Tra gli argomenti raccontati nel discorso politico-mediatico estivo, manca quasi totalmente la questione dei lavoratori immigrati sfruttati nei campi del Sud Italia, arrivati per chiedere asilo (o in cerca di migliori condizioni) e rimasti intrappolati nel sistema del caporalato. Alcuni giornali si stanno occupando di raccontare quanto ogni anno si ripete nelle campagne della Calabria e della Puglia. Dopo il nome di Rosarno (Reggio Calabria), da qualche anno si è aggiunto quello di Nardò (Lecce), come centro nevralgico dello smistamento di lavoratori in tutto il Meridione. Un centro che ha assunto i contorni di un vero e proprio ghetto, dove risiedono ammassate centinaia di persone provenienti da varie aree dell’Africa.

Da quelle parti, come racconta Chiara Spagnolo su Repubblica, «I più fortunati racimolano 30 euro a giornata, qualcuno molto meno, considerato che la raccolta del pomodoro viene pagata circa 3,5 euro a cassone (ciascuno da 350 chilogrammi) e le angurie 5 euro all’ora. Contratti non ne ha firmati nessuno». Da questi compensi, già miseri, bisogna togliere i costi giornalieri che, come riporta Tiziana Colluto sul Fatto Quotidiano, ammontano a «5 euro per il trasporto obbligatorio e 3,50 euro per acqua e panino, il pizzo ai caporali. Soli, sui terreni, è inutile presentarsi».

Qualche iniziativa per arginare almeno gli aspetti più drammatici di questo fenomeno c’è stata. Il sindaco di Nardò, Pippi Mellone, ha firmato il 14 luglio un’ordinanza che vieta il lavoro nei campi dalle 12 alle 16. Le multe per chi trasgredisce possono arrivare a 500 euro. Il senso del provvedimento è ovviamente quello di evitare ai lavoratori di faticare sotto il sole nelle ore più calde della giornata. Per quanto riguarda l’emergenza residenziale e sanitaria, è stato allestito un campo con 22 tende (a spese principalmente del Ministero dell’interno), che però riesce ad accogliere solo una piccola parte delle persone che affollano l’area nei mesi estivi. Come spiega Spagnolo: «Nel campo, però, trovano posto 132 persone a fronte di almeno 400 che orbitano nell’hinterland neretino e da quest’anno si spingono a lavorare fino al Brindisino, a Ginosa, al Metapontino. Per gli altri resta il ghetto, proprietà comunale in cui neppure gli addetti alla raccolta della spazzatura vogliono mettere piede, limitandosi a svuotare i tre bidoni vicino al cancello. Dentro, per forza di cose, i rifiuti sono ovunque, i servizi igienici non esistono e un odore nauseabondo ammorba l’aria. Nelle casupole costruite con materiale di risulta si cerca di mantenere una parvenza di dignità, ma non è facile quando il pavimento è la terra rossa e abiti e suppellettili vedono l’acqua di rado. I gruppi sono divisi per etnie e poi anche per tribù – spiega Angelo Cleopazzo di Diritti a Sud – ognuno con un capo che mantiene l’ordine e stempera i conflitti».

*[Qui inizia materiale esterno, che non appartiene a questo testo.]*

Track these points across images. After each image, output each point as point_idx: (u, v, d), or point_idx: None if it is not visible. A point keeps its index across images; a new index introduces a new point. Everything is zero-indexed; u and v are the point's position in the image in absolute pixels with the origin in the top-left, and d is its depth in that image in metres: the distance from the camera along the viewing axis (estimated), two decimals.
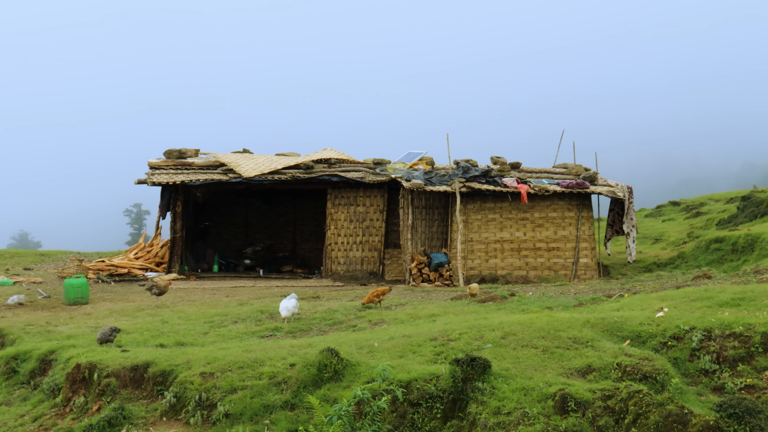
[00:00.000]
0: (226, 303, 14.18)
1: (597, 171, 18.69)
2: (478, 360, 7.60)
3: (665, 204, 30.66)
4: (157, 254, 20.00)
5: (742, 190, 28.39)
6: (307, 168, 19.17)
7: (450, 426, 7.39)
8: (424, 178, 17.73)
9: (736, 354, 7.95)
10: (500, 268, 17.68)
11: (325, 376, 8.21)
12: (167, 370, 8.88)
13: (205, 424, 8.14)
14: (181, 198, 19.56)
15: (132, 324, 12.01)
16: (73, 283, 14.71)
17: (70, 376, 9.29)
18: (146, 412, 8.58)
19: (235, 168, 18.99)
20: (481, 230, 17.81)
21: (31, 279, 17.95)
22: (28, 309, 14.13)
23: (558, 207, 17.80)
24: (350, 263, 19.23)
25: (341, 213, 19.35)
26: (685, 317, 8.81)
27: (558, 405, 7.09)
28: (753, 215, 21.61)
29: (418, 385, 7.68)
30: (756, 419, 6.46)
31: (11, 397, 9.92)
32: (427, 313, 11.73)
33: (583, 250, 17.67)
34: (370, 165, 19.77)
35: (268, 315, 12.30)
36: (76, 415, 8.90)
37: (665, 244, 21.83)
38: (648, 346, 8.39)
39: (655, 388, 7.35)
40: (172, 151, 19.79)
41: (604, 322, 9.00)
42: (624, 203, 18.72)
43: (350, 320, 11.78)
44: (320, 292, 15.76)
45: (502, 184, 17.64)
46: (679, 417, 6.64)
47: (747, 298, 9.63)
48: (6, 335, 11.76)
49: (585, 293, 13.20)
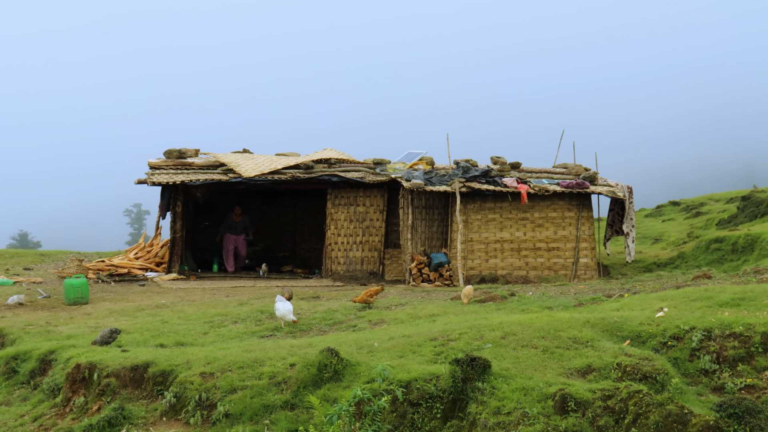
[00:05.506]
0: (226, 303, 14.19)
1: (597, 171, 18.69)
2: (478, 360, 7.60)
3: (665, 204, 30.64)
4: (157, 254, 20.00)
5: (742, 190, 28.38)
6: (307, 168, 19.17)
7: (450, 426, 7.39)
8: (424, 178, 17.73)
9: (736, 354, 7.96)
10: (500, 268, 17.68)
11: (325, 376, 8.21)
12: (167, 370, 8.88)
13: (205, 424, 8.14)
14: (181, 198, 19.56)
15: (132, 324, 12.01)
16: (73, 283, 14.71)
17: (70, 376, 9.29)
18: (146, 412, 8.59)
19: (235, 168, 18.99)
20: (481, 230, 17.81)
21: (31, 279, 17.95)
22: (28, 309, 14.13)
23: (558, 207, 17.80)
24: (350, 263, 19.23)
25: (341, 213, 19.35)
26: (685, 317, 8.82)
27: (558, 405, 7.09)
28: (753, 215, 21.61)
29: (418, 385, 7.68)
30: (756, 419, 6.47)
31: (11, 397, 9.92)
32: (427, 313, 11.73)
33: (583, 250, 17.67)
34: (370, 165, 19.77)
35: (268, 315, 12.30)
36: (76, 415, 8.90)
37: (665, 244, 21.83)
38: (648, 346, 8.39)
39: (655, 388, 7.36)
40: (172, 151, 19.79)
41: (604, 322, 9.01)
42: (624, 203, 18.72)
43: (350, 320, 11.79)
44: (320, 292, 15.77)
45: (502, 184, 17.65)
46: (679, 417, 6.64)
47: (747, 298, 9.64)
48: (6, 335, 11.76)
49: (585, 293, 13.20)
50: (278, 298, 11.82)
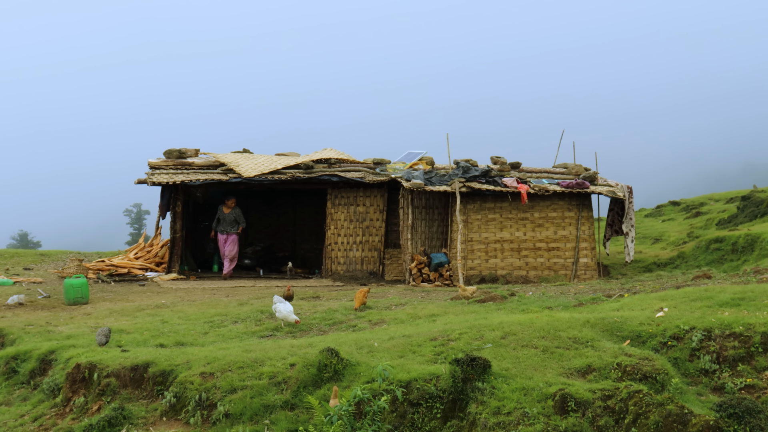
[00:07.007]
0: (226, 303, 14.18)
1: (597, 171, 18.69)
2: (478, 360, 7.60)
3: (665, 204, 30.64)
4: (157, 254, 20.00)
5: (742, 190, 28.36)
6: (307, 168, 19.16)
7: (450, 426, 7.39)
8: (424, 178, 17.73)
9: (736, 354, 7.96)
10: (500, 268, 17.68)
11: (325, 376, 8.21)
12: (167, 370, 8.88)
13: (205, 424, 8.15)
14: (181, 198, 19.55)
15: (132, 324, 12.01)
16: (73, 283, 14.71)
17: (70, 376, 9.30)
18: (146, 412, 8.59)
19: (235, 168, 18.98)
20: (481, 230, 17.81)
21: (31, 279, 17.95)
22: (28, 309, 14.13)
23: (558, 207, 17.80)
24: (350, 263, 19.23)
25: (341, 213, 19.35)
26: (685, 317, 8.82)
27: (558, 405, 7.09)
28: (753, 215, 21.60)
29: (418, 385, 7.68)
30: (756, 419, 6.47)
31: (11, 397, 9.92)
32: (427, 313, 11.73)
33: (583, 250, 17.67)
34: (370, 165, 19.76)
35: (268, 315, 12.30)
36: (76, 415, 8.90)
37: (665, 244, 21.83)
38: (648, 346, 8.39)
39: (655, 388, 7.36)
40: (172, 151, 19.78)
41: (604, 322, 9.01)
42: (624, 203, 18.72)
43: (350, 320, 11.78)
44: (320, 292, 15.76)
45: (502, 184, 17.64)
46: (679, 417, 6.64)
47: (747, 298, 9.63)
48: (6, 335, 11.75)
49: (585, 293, 13.20)
50: (276, 298, 11.78)
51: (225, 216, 19.45)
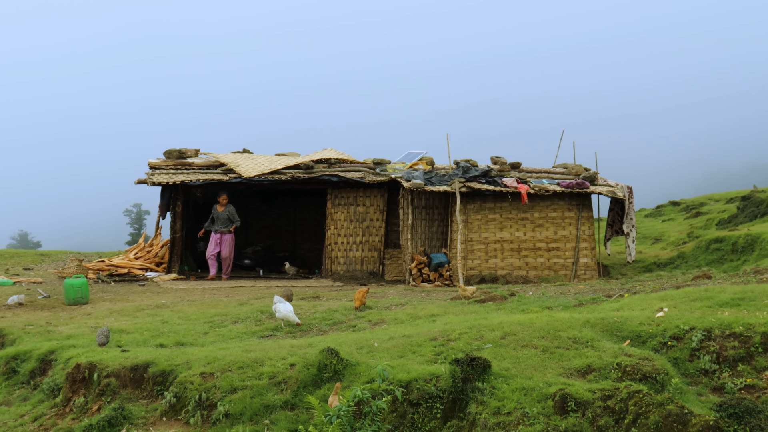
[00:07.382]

Una situazione degradante e rischiosa per chi ci vive, che potrebbe da un momento all’altro degenerare in eventi drammatici e sanguinosi. Purtroppo, servono quasi sempre questi ultimi per scalare le prime pagine dei giornali e arrivare a spingere la politica a intervenire con investimenti importanti. Eppure è una situazione che si conosce bene, perché si ripresenta uguale (e sempre più grave) da anni, ma spesso la sua gestione viene affidata agli sforzi delle istituzioni locali e delle associazioni. Come ha detto Gregorio Manieri, operatore del Progetto presidio della Caritas, «Ce ne occupiamo dal 1997 e già allora dicevamo che andavano cercate risposte strutturali. Come si fa a pensare che sia emergenza un fenomeno che si ripresenta uguale tutti gli anni?». La domanda è retorica fino a un certo punto. Se la politica davvero “pensa” che sia emergenza, vuol dire che non conosce questa realtà, e allora dovrebbe interrogarsi sulle proprie competenze. Se invece non lo pensa, ma comunque si comporta come se lo fosse, allora le responsabilità sono ancora più gravi, perché acuite dal fatto di trascurare un’area del Paese che avrebbe urgente bisogno di progetti e risorse.